Transcribe all of the records word for word, please, omitting the pictures.
------ Working data ------
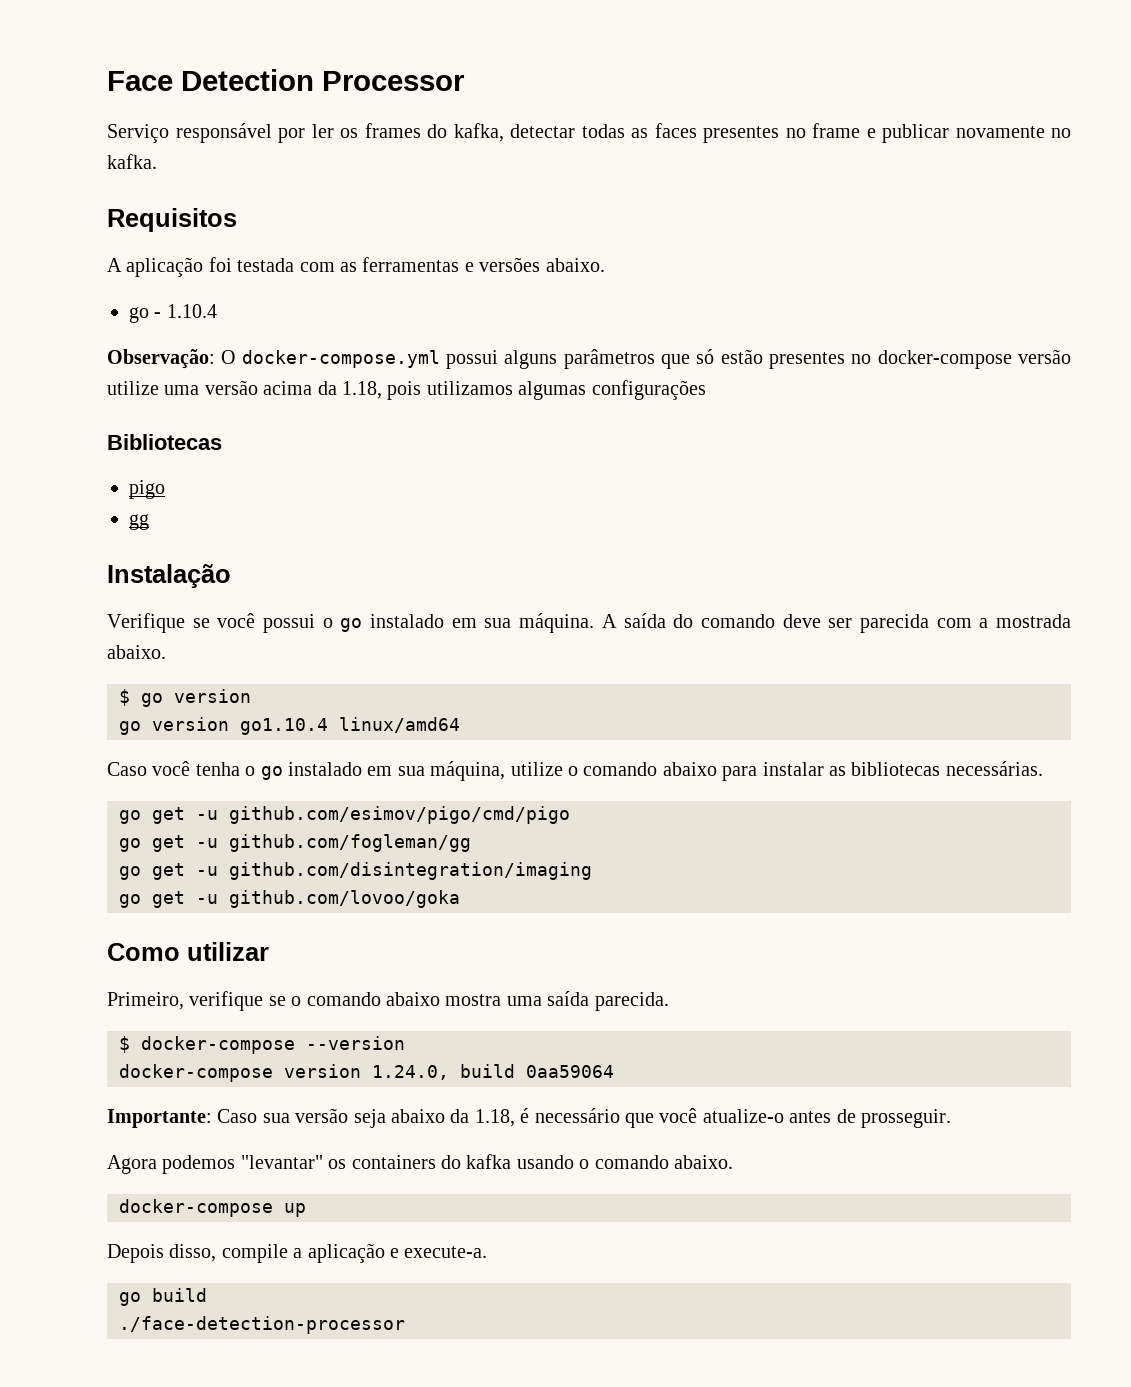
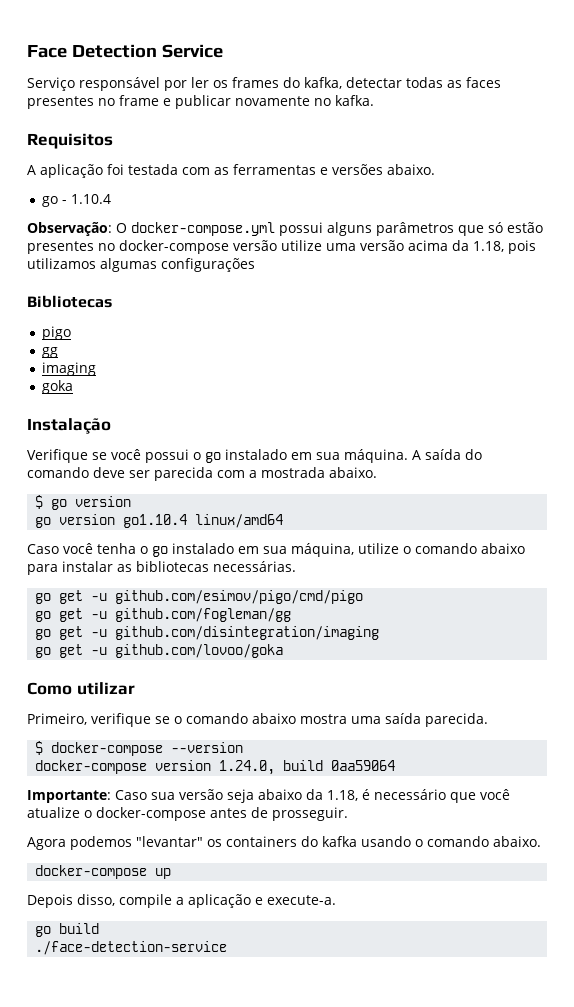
[322,71,465,91] Processor -> [161,44,223,58] Service
(149, 522) none -> [41,362,96,376] [41,380,73,394] // imaging // goka
[702,1109,784,1123] atualize-o -> [27,807,206,821] atualize o docker-compose
[119,1316,405,1334] ./face-detection-processor -> [35,941,228,955] ./face-detection-service

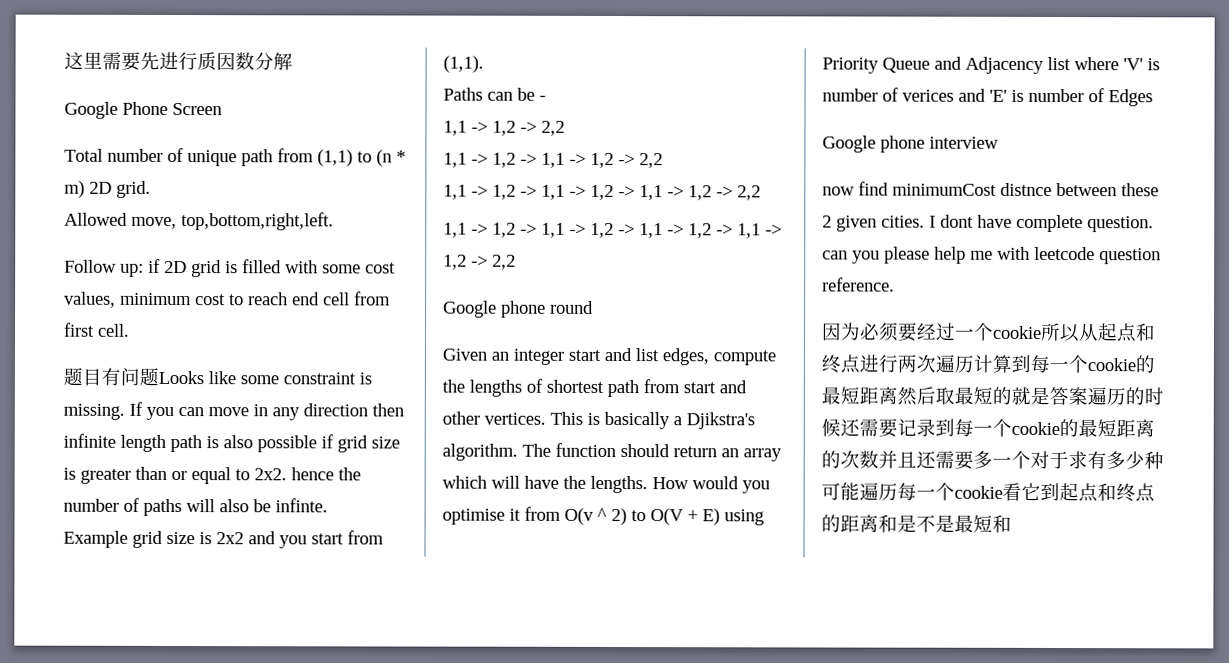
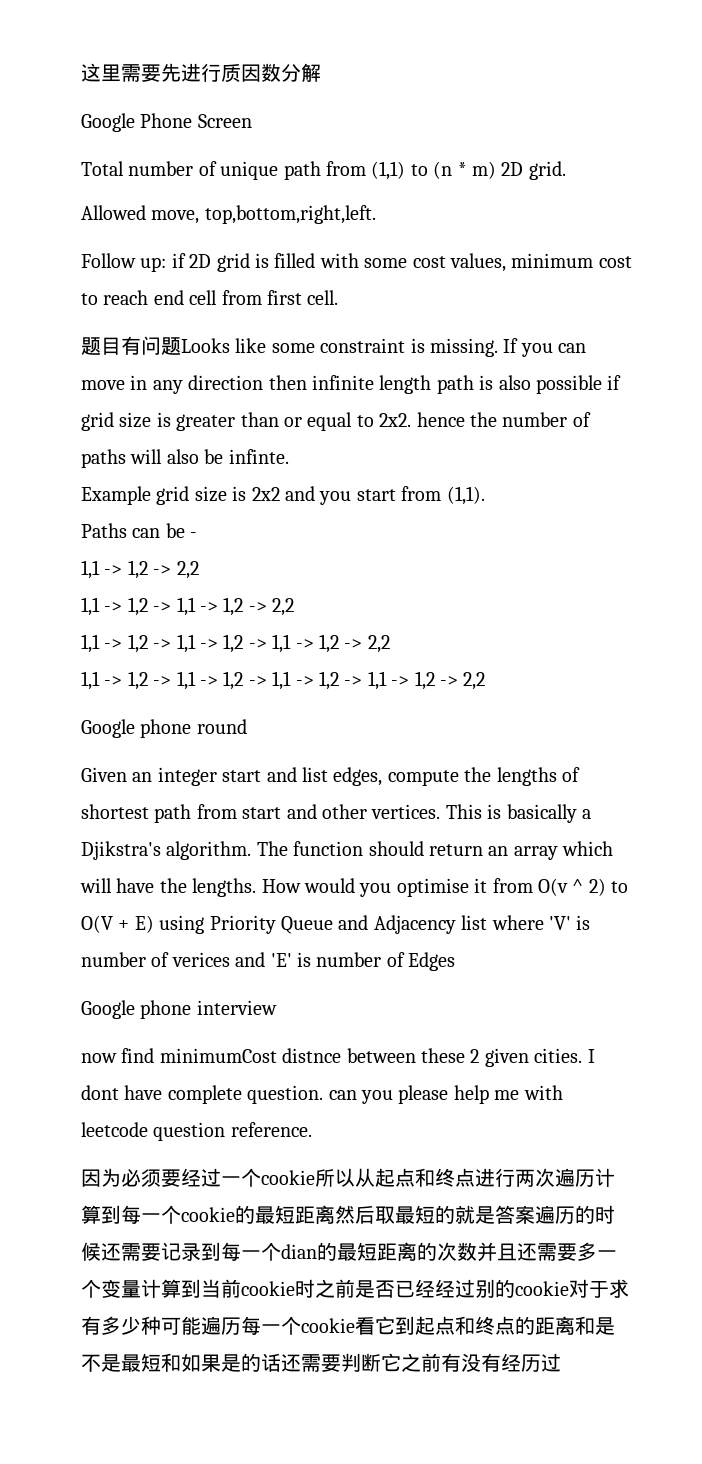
[1011,421,1060,436] cookie -> [281,1244,317,1259] dian
(1031, 459) none -> [101,1279,569,1298] 变量计算到当前cookie时之前是否已经经过别的cookie
(1012, 523) none -> [181,1353,561,1372] 如果是的话还需要判断它之前有没有经历过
------
▸ Reply to the exercise
[322,71,465,91] Processor -> [161,44,223,58] Service
(149, 522) none -> [41,362,96,376] [41,380,73,394] // imaging // goka
[702,1109,784,1123] atualize-o -> [27,807,206,821] atualize o docker-compose
[119,1316,405,1334] ./face-detection-processor -> [35,941,228,955] ./face-detection-service

[1011,421,1060,436] cookie -> [281,1244,317,1259] dian
(1031, 459) none -> [101,1279,569,1298] 变量计算到当前cookie时之前是否已经经过别的cookie
(1012, 523) none -> [181,1353,561,1372] 如果是的话还需要判断它之前有没有经历过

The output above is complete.